RESOURCES ON HAND: Gather local resources (food banks, shelters, hospitals for detox, rehab centers, etc). If or when you can offer this kind of help, you’ll have it on hand (for you or someone else).
VISUALIZATION: Imagine vivid and detailed more pleasant memories with your loved one and savor it! It happened. Visualize healing and connection with your loved one. Visualize a pure white ribbon connecting your heart to your loved one’s heart. There is a spiritual bond that was divinely created and can not be broken. Sit with your loved one in an imagined beautiful spot and enjoy holding them and being held in that love.
YOU ARE AN ADVOCATE FOR THEIR RECOVERY, NOT THE MANAGER OF IT: Family members do not make good recovery partners. That is what sponsors, peer and recovery coaches are for and they can hold a more objective role. You can be a loving example of your own recovery and encourage your loved one. But you can not change or fix them. Release control and welcome connection instead.
Know you will always in every situation do the best you can. It may not even look like the best, and know it is. Fear will arise. With a solid recovery plan of your own, you may choose to enhance or modify your own practices. It takes practice and consistency. You do or you don’t, and that is how it is for your loved one also. Remember, your recovery is a powerful example for your loved one.
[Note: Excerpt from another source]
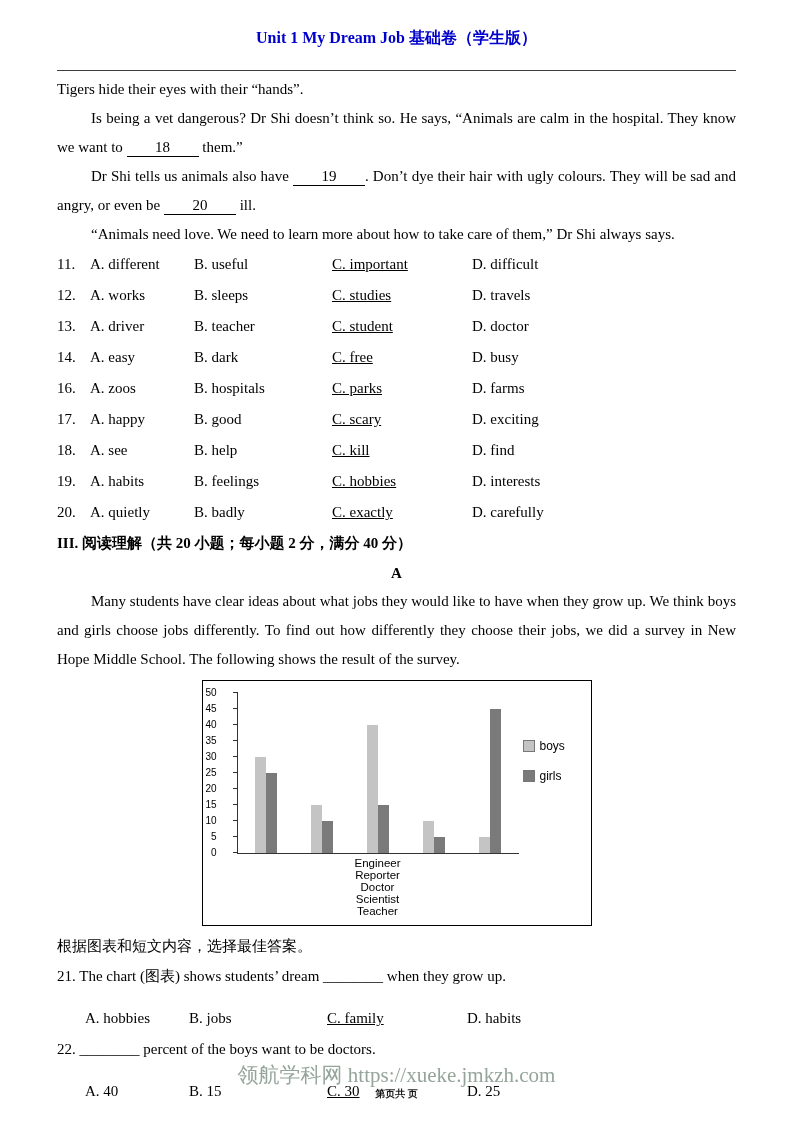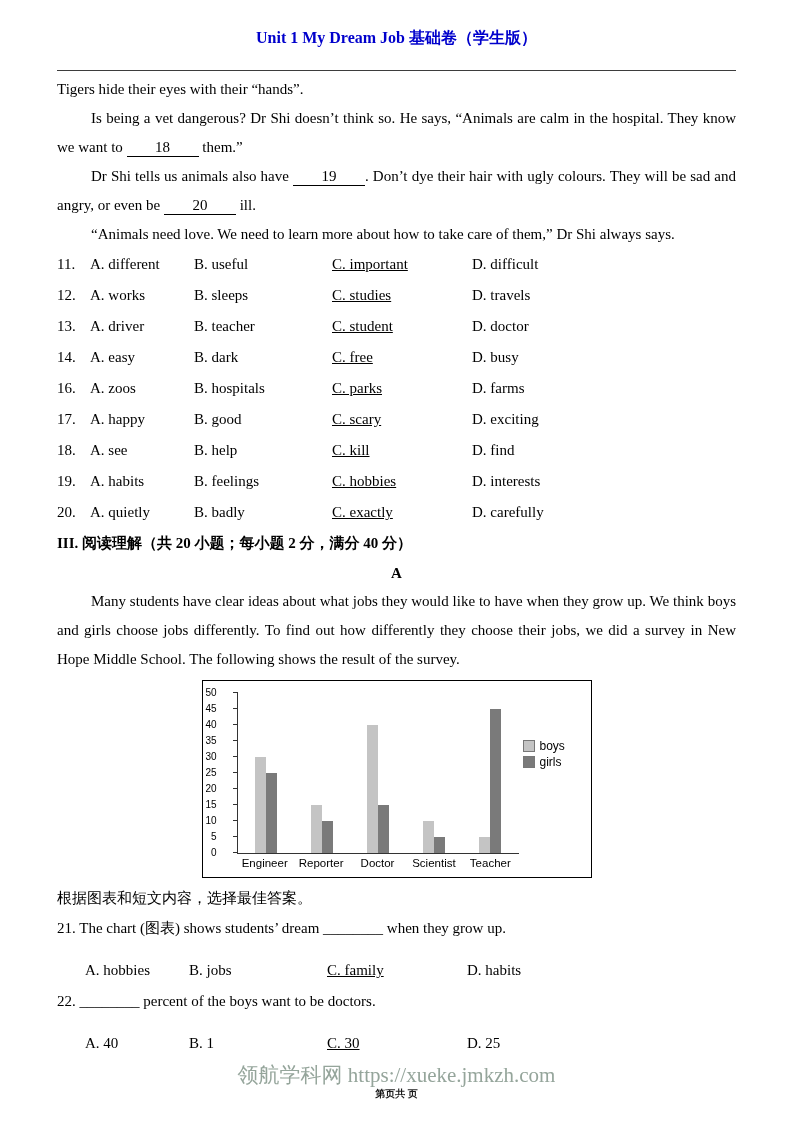"boys" .legend { gap: 2px -> 16px }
Your recovery is essential to being available to you, your life and your loved one. Even if your loved one is active in their addiction, your recovery can provide you with the tools, practice and skill to meet your loved one where they’re at, and respond with calm, loving kindness, and clearer communication.
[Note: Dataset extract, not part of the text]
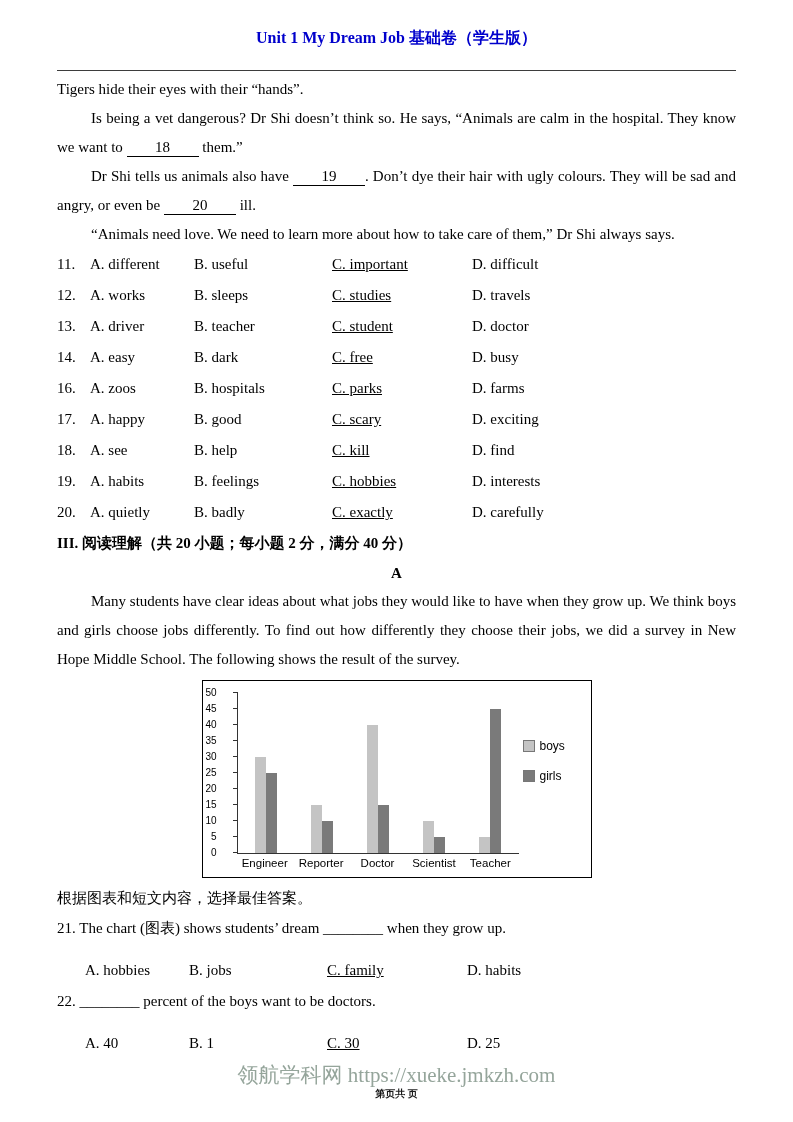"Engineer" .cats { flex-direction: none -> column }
“And acceptance is the answer to all my problems today. When I am disturbed, it is because I find some person, place, thing or situation, some fact of my life unacceptable to me, and I can find no serenity until I accept that person, place, thing, or situation as being exactly the way it is supposed to be at this moment.
Nothing, absolutely nothing, happens in God’s world by mistake. Until I could accept my addiction, I could not stay sober. Unless I accept life completely on life’s terms, I cannot be happy.
I need to concentrate not so much on what needs to be changed in the world as on what needs to be changed in me and in my attitudes.”